O GLOBO, n 32.321, 02/02/2022. Política, p. 5
Auditor bolsonarista assume corregedoria da Receita
Daniel Gullino e Manoel Ventura
Nomeação realizada ontem preocupa servidores do Fisco pela possibilidade de abrir espaço para interferência política no órgão, que já foi alvo de pressão de Flávio Bolsonaro; João José Tafner não tem experiência no setor que comandará
Concretizada ontem, a nomeação do auditor João José Tafner para o cargo de corregedor da Receita Federal levou preocupação a servidores do órgão pela possibilidade de abrir espaço para interferência política. Tafner é apoiador da família Bolsonaro nas redes sociais, onde já publicou foto ao lado do deputado Eduardo Bolsonaro. A corregedoria é uma área de interesse do senador Flávio Bolsonaro (PLRJ), que já pressionou o órgão a encontrar possíveis irregularidades que teriam embasado a investigação do esquema de rachadinha em seu gabinete na Alerj, denunciado pelo Ministério Público do Rio.
Além da proximidade com a família presidencial, a indicação de Tafner para a corregedoria chama a atenção porque ele não ocupava funções de liderança dentro do Fisco. De acordo com dados do Portal da Transparência, Tafner não tinha cargo gratificado dentro da Receita, dado a chefes, desde 2014.
Conforme relatos de integrantes do governo, ele não tem passagens anteriores pela Corregedoria e, por isso, seu perfil é considerado inusual para chefiar o órgão.
Tafner é servidor federal há quase 20 anos. Ocupou no ano passado o cargo de diretor administrativo-financeiro da Companhia de Entrepostos e Armazéns Gerais de São Paulo (Ceagesp), empresa que também é vinculada ao Ministério da Economia.
Durante a campanha eleitoral de 2018, ele posou para fotos ao lado do deputado federal Eduardo Bolsonaro (PSLSP), de Marcos Pontes (hoje ministro da Ciência e Tecnologia) e do candidato a deputado estadual pelo PSL Marcus Dantas. Nas fotos, Tafner aparece utilizando um adesivo da campanha de Dantas.
A nomeação foi publicada ontem no Diário Oficial da União (DOU), com a assinatura do ministro da Economia, Paulo Guedes.

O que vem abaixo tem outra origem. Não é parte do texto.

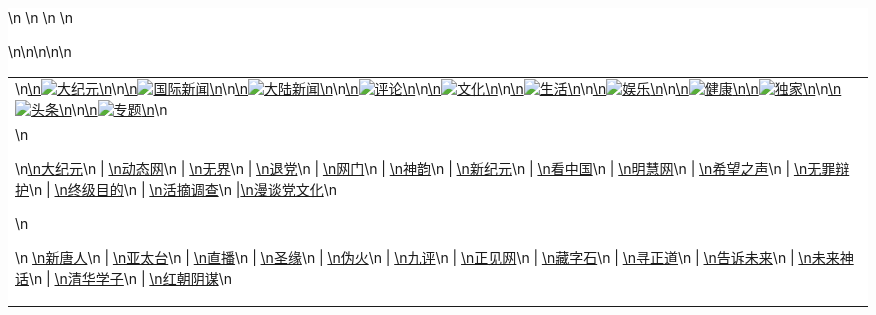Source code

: <a name="1" id="1" target="_blank">\n&nbsp;</a>\n <span id="1">\n&nbsp;</span>\n<table border="0">\n<tr>\n<td colspan="2" valign=TOP>\n<a href="/gb/nf1351518.md#1">\n<img src="https://raw.githubusercontent.com/qlkxxl3651/www/master/t/djy/1.jpg" title="大纪元">\n</a>\n<a href="/gb/n24hr.md#1">\n<img src="https://raw.githubusercontent.com/qlkxxl3651/www/master/t/djy/3.jpg" title="国际新闻">\n</a>\n<a href="/gb/nf1351518.md#1">\n<img src="https://raw.githubusercontent.com/qlkxxl3651/www/master/t/djy/4.jpg" title="大陆新闻">\n</a>\n<a href="/gb/news392.md#1">\n<img src="https://raw.githubusercontent.com/qlkxxl3651/www/master/t/djy/5.jpg" title="评论">\n</a>\n<a href="/gb/news2007.md#1">\n<img src="https://raw.githubusercontent.com/qlkxxl3651/www/master/t/djy/6.jpg" title="文化">\n</a>\n<a href="/gb/news2008.md#1">\n<img src="https://raw.githubusercontent.com/qlkxxl3651/www/master/t/djy/7.jpg" title="生活">\n</a>\n<a href="/gb/ncyule.md#1">\n<img src="https://raw.githubusercontent.com/qlkxxl3651/www/master/t/djy/8.jpg" title="娱乐">\n</a>\n<a href="/gb/nsc1002.md#1">\n<img src="https://raw.githubusercontent.com/qlkxxl3651/www/master/t/djy/9.jpg" title="健康">\n<a href="/gb/nf6092.md#1">\n<img src="https://raw.githubusercontent.com/qlkxxl3651/www/master/t/djy/10a.jpg" title="独家">\n</a>\n<a href="/gb/nf4514.md#1">\n<img src="https://raw.githubusercontent.com/qlkxxl3651/www/master/t/djy/11.jpg" title="头条">\n</a>\n<a href="/gb/zt.md#1">\n<img src="https://raw.githubusercontent.com/qlkxxl3651/www/master/t/djy/13.jpg" title="专题">\n</a>\n</td>\n</tr>\n<tr>\n<td colspan="2" valign=TOP>\n<p>\n<a href="https://github.com/fqnews/djy/blob/master/gb/nf1351518.md#1" target="_blank">\n大纪元</a>\n | <a href="https://tt6.jugd53.ml/lyqurdz/m513u" target="_blank">\n动态网</a>\n | <a href="https://tt6.jugd53.ml/lyqurdz/u12e" target="_blank">\n无界</a>\n | <a href="https://tt6.jugd53.ml/lyqurdz/t8d" target="_blank">\n退党</a>\n | <a href="https://git.io/fjHpT" target="_blank">\n网门</a>\n | <a href="https://tt6.jugd53.ml/lyqurdz/p4d" target="_blank">\n神韵</a>\n | <a href="https://git.io/fjHpI" target="_blank">\n新纪元</a>\n | <a href="https://tt6.jugd53.ml/lyqurdz/o11h" target="_blank">\n看中国</a>\n | <a href="https://tt6.jugd53.ml/lyqurdz/n3p" target="_blank">\n明慧网</a>\n | <a href="https://tt6.jugd53.ml/lyqurdz/i9p" target="_blank">\n希望之声</a>\n | <a href="https://gitlab.com/szzdlab/w1/raw/master/5Vu3_XS2V.mp4" target="_blank">\n无罪辩护</a>\n |  <a href="https://gitlab.com/szzdlab/w5/raw/master/zjmd1_19.mp4" target="_blank">\n终级目的</a>\n | <a href="https://gitlab.com/szzdlab/w5/raw/master/5N.8.mp4" target="_blank">\n活摘调查</a>\n |<a href="https://gitlab.com/szzdlab/w5/raw/master/mtdwh.mp4" target="_blank">\n漫谈党文化</a>\n</p>\n<p>\n <a href="https://github.com/fqnews/ntdtv/blob/master/gb/prog204.md#1" target="_blank">\n新唐人</a>\n | <a href="https://git.io/JervF" target="_blank">\n亚太台</a>\n | <a href="https://git.io/fjHpG" target="_blank">\n直播</a>\n | <a href="https://tt6.jugd53.ml/lyqurdz/q12b" target="_blank">\n圣缘</a>\n | <a href="https://gitlab.com/szzdlab/v/raw/master/v/2014-1-7/zfzx.mp4" target="_blank">\n伪火</a>\n | <a href="https://gitlab.com/szzdlab/w3/raw/master/9p.mp4" target="_blank">\n九评</a>\n | <a href="https://tt6.jugd53.ml/lyqurdz/q10g" target="_blank">\n正见网</a>\n | <a href="https://gitlab.com/szzdlab/m1/raw/master/TdowhauWx9WiM.mp4" target="_blank">\n藏字石</a>\n | <a href="https://gitlab.com/szzdlab/w5/raw/master/szt.mp4" target="_blank">\n寻正道</a>\n | <a href="https://gitlab.com/szzdlab/w5/raw/master/wm.mp4" target="_blank">\n告诉未来</a>\n |  <a href="https://gitlab.com/szzdlab/w5/raw/master/wl.mp4" target="_blank">\n未来神话</a>\n | <a href="https://gitlab.com/szzdlab/w3/raw/master/qh.mp4" target="_blank">\n清华学子</a>\n | <a href="https://gitlab.com/szzdlab/v/raw/master/v/2013-10-28/hongchaoyinmou-hi.mp4" target="_blank">\n红朝阴谋</a>\n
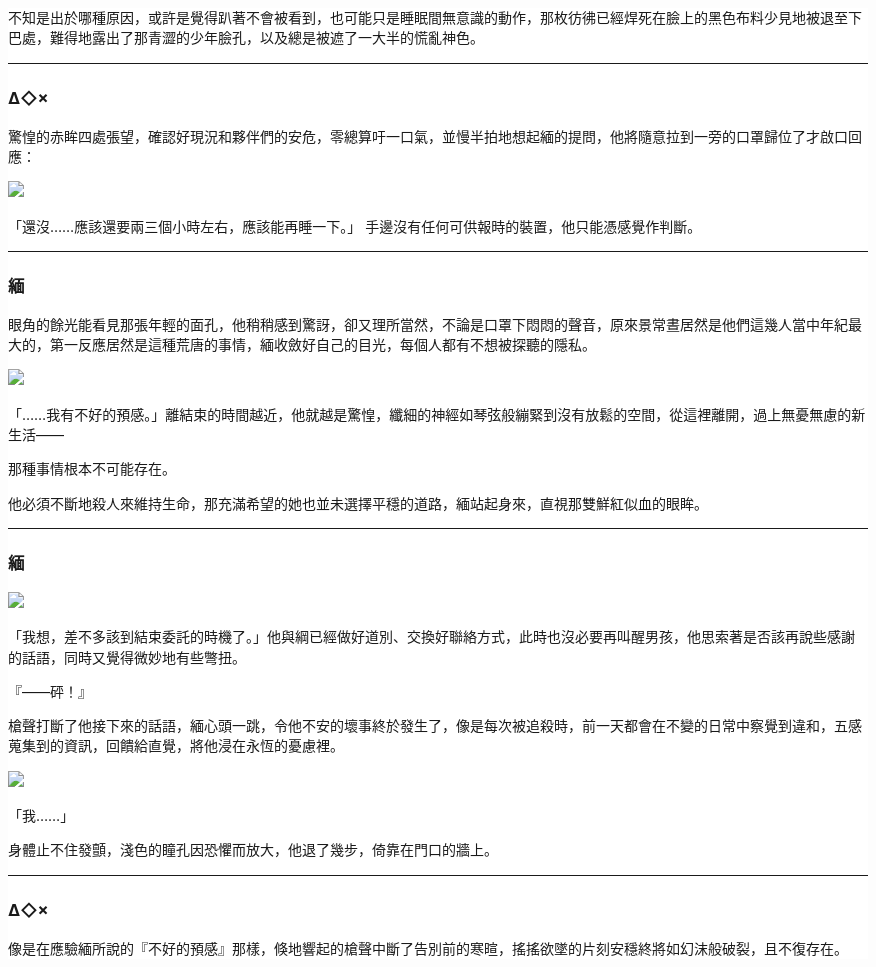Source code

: 
 不知是出於哪種原因，或許是覺得趴著不會被看到，也可能只是睡眠間無意識的動作，那枚彷彿已經焊死在臉上的黑色布料少見地被退至下巴處，難得地露出了那青澀的少年臉孔，以及總是被遮了一大半的慌亂神色。

---

### ∆◇×

驚惶的赤眸四處張望，確認好現況和夥伴們的安危，零總算吁一口氣，並慢半拍地想起緬的提問，他將隨意拉到一旁的口罩歸位了才啟口回應：

![](https://emos.plurk.com/b0f5c4a67d073673225d64aa9c8223e7_w48_h48.png)

「還沒……應該還要兩三個小時左右，應該能再睡一下。」
 手邊沒有任何可供報時的裝置，他只能憑感覺作判斷。

---

### 緬

眼角的餘光能看見那張年輕的面孔，他稍稍感到驚訝，卻又理所當然，不論是口罩下悶悶的聲音，原來景常晝居然是他們這幾人當中年紀最大的，第一反應居然是這種荒唐的事情，緬收斂好自己的目光，每個人都有不想被探聽的隱私。

![](https://emos.plurk.com/e583f979d238d1fb73b5cd315865a210_w48_h48.png)

「……我有不好的預感。」離結束的時間越近，他就越是驚惶，纖細的神經如琴弦般繃緊到沒有放鬆的空間，從這裡離開，過上無憂無慮的新生活——


 那種事情根本不可能存在。


 他必須不斷地殺人來維持生命，那充滿希望的她也並未選擇平穩的道路，緬站起身來，直視那雙鮮紅似血的眼眸。

---

### 緬

![](https://emos.plurk.com/8ce09e7c27bdf3aede55ee49a397025d_w48_h48.png)

「我想，差不多該到結束委託的時機了。」他與綱已經做好道別、交換好聯絡方式，此時也沒必要再叫醒男孩，他思索著是否該再說些感謝的話語，同時又覺得微妙地有些彆扭。


 『——砰！』


 槍聲打斷了他接下來的話語，緬心頭一跳，令他不安的壞事終於發生了，像是每次被追殺時，前一天都會在不變的日常中察覺到違和，五感蒐集到的資訊，回饋給直覺，將他浸在永恆的憂慮裡。

![](https://emos.plurk.com/c2ade39a3df86c11486a7d4c289acd65_w48_h48.png)

「我……」


 身體止不住發顫，淺色的瞳孔因恐懼而放大，他退了幾步，倚靠在門口的牆上。

---

### ∆◇×

像是在應驗緬所說的『不好的預感』那樣，倏地響起的槍聲中斷了告別前的寒暄，搖搖欲墜的片刻安穩終將如幻沫般破裂，且不復存在。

O comando da corregedoria da Receita estava vago desde julho do ano passado, quando terminou o mandato de José Pereira de Barros Neto. Guedes havia indicado para o posto o auditor Guilherme Bibiani. Entretanto, segundo informou o colunista Lauro Jardim, do GLOBO, na época, a nomeação foi travada por Flávio Bolsonaro, que gostaria que alguém de sua confiança ficasse no posto.
Barros Neto havia sido alvo de um pedido de investigação de Flávio, que acusou o então corregedor de deixar de apurar supostos atos ilegais. O Ministério da Economia, contudo, concluiu que não houve infração e arquivou o caso.
A defesa do senador alega que a investigação da rachadinha, da qual ele é alvo, teria sido iniciada a partir da atuação irregular de auditores da Receita no Rio de Janeiro. Em 2020, Flávio e seus advogados se reuniram com o então secretário da Receita, José Barroso Tostes Neto, para apresentar suas suspeitas.
Tostes Neto deixou o cargo em dezembro. De acordo com a colunista Míriam Leitão, a ordem para exonerá-lo partiu de Bolsonaro, atendendo os interesses de Flávio.
CLIMA NADA AMISTOSO
O clima entre os membros da corregedoria da Receita não é nada amistoso em relação a Tafner, como informou a colunista Bela Megale, do GLOBO.
Três pontos pesam internamente contra a sua escolha para comandar a área. O primeiro é que ele não tem experiência dentro do sistema correcional, já que sua carreira na Receita foi na área aduaneira. É comum que os chefes da corregedoria tenham atuação e conhecimento prévio em investigações e, por isso, há muita desconfiança sobre como ele conduzirá o órgão.
O segundo são as relações com a família Bolsonaro. O terceiro ponto é que integrantes da cúpula da corregedoria já foram alvo de representações das advogadas do senador Flávio Bolsonaro. Dentro da corregedoria é consenso que a nomeação de Tafner teve o aval de Flávio, que tem interesse direto na Receita.